The police statement on the caper failry gloated: "Last night a cannabis dealer from Christiania who wanted to get home quickly got into a taxi. He received a big surprise when he realized it was actually a police car he was sitting in. he police officers were happy to see him, since he was carrying around 1,000 joints."
But this overzealous attitude on the part of the cops in the supposedly liberal Danish capital is worrying.

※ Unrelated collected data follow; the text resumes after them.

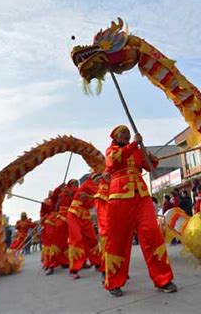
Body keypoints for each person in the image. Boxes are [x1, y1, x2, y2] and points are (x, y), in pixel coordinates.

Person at [103, 125, 177, 297]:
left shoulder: (136, 150)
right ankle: (114, 281)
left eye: (128, 134)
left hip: (142, 196)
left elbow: (150, 167)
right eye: (123, 133)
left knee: (152, 233)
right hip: (119, 198)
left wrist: (147, 154)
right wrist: (134, 145)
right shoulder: (111, 150)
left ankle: (163, 279)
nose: (127, 135)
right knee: (118, 240)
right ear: (115, 136)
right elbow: (113, 162)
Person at [67, 173, 102, 280]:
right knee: (77, 239)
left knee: (92, 240)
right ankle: (74, 269)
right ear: (92, 179)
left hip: (85, 217)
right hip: (74, 215)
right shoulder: (87, 185)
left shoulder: (98, 188)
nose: (99, 180)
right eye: (97, 178)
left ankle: (97, 262)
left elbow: (94, 201)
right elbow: (96, 191)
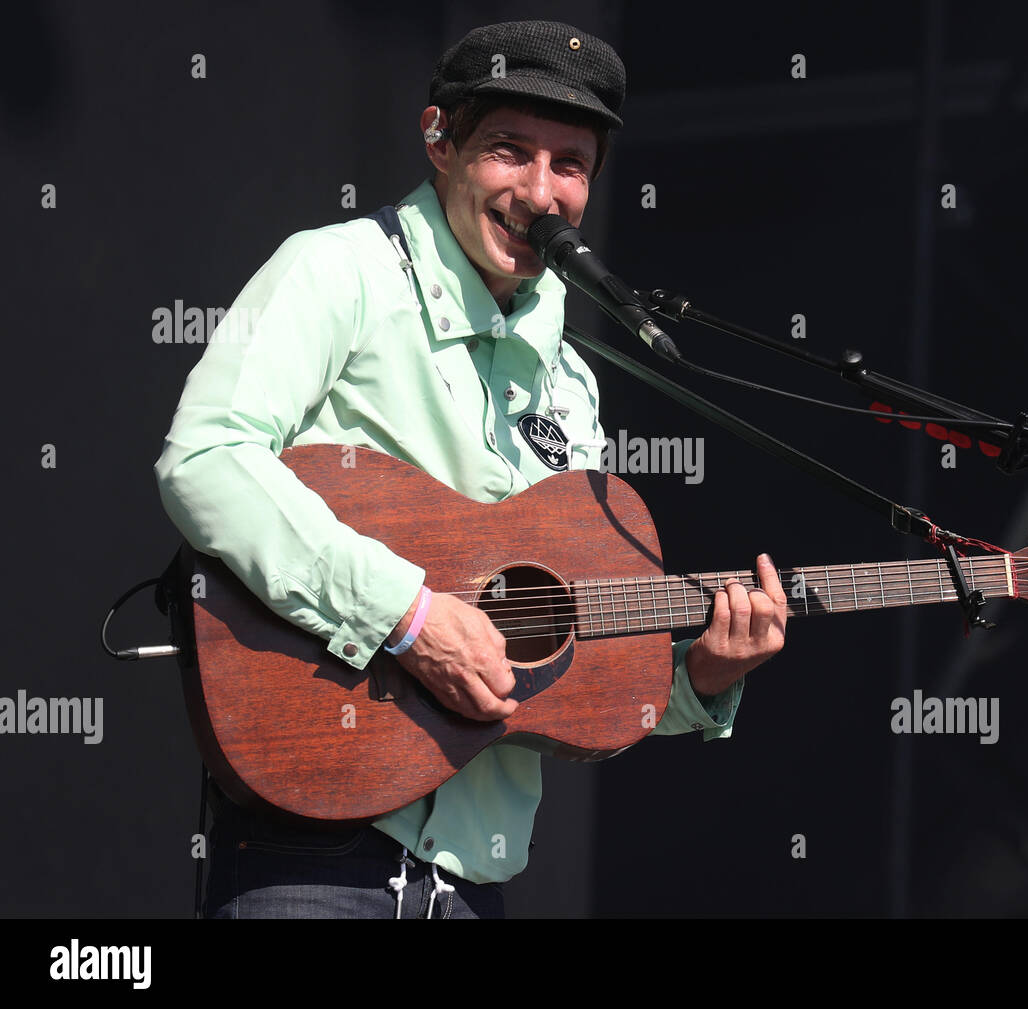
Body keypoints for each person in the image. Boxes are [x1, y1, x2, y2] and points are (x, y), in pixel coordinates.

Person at [154, 20, 786, 919]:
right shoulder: (339, 273)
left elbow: (570, 662)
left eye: (569, 164)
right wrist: (408, 617)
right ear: (439, 142)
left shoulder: (571, 382)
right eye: (509, 151)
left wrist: (701, 680)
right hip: (311, 850)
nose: (540, 191)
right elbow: (206, 457)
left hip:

Copenhagen's The Local notes in its report on the incident that the police have beefed up their presence around Christiania of late, carrying out several raids and employing drones in a crackdown on dealing in the counter-culture enclave.
A raid on the same day as the poor joint-dealer's mediagenic mishap resulted in a number of vendor stands within Christiania being demolished and several kilos of cannabis confiscated.
Christiania is a former military barracks squatted as a "freetown" since the early 1970s, and officially recognized as a self-governing entity by Copenhagen municipal authorities since an agreement negotiated with residents in 2011. But cannabis dealing in the enclave has continued to attract unwanted attention from law enforcement.
This latest crackdown on Christiania comes just a year after the Danish government for yet a fourth time turned down a request by Copenhagen municipal authorities to allow the city to carry out a trial cannabis legalization program.
Mayor Frank Jensen of the left-wing Red-Green Alliance and libertarian-leaning Liberal Alliance said the program was mandated as a measure to undercut illegal dealers, who have been engaging in a spree of unseemly gunplay in the usually peaceful city.
Copenhagen began studying the legalization idea way back in 2011. But the national government, controlled by a right-wing coalition that inlcudes the hardline Danish People's Party (Dansk Folkeparti), remains intransigent.
Cannabis capitalism advances
This intransigence will have to give, eventually. Even as Denmark's government remains intolerant on "recreational" use, the Scandinavian country is moving rapidly toward commerical production of medical marijuana. Under a law passed by parliament Dec. 18, a four-year trial period kicks in with the new year, allowing licensed companies to cultivate cannabis for medical purposes.
The measure comes as part of a general medical marijuana law, but exports are foreseen throughout the European Union. Many clearly anticipate that Denmark will become an important center of production on the continent.
International industry reaction has been swift. Canadian companies Canopy Growth and Aurora—often said to be competitors—have both announced joint ventures with Danish firms to cultivate cannabis for the European medical market in the town of Odense, currently a center of greenhouse tomato production.
The biggest party in the ruling coalition, Venstre, or the Liberal Party of Denmark, supported the legislation. But Venstre is only "liberal" in the European sense of supporting free markets—socially, it is pretty conservative. Yet it closed ranks with the left-opposition to pass the medical marijuana bill into law. One senses they only like cannabis when it is under the control of respectable capitalists, and not the hippies, squatters and anarchists of Christiania.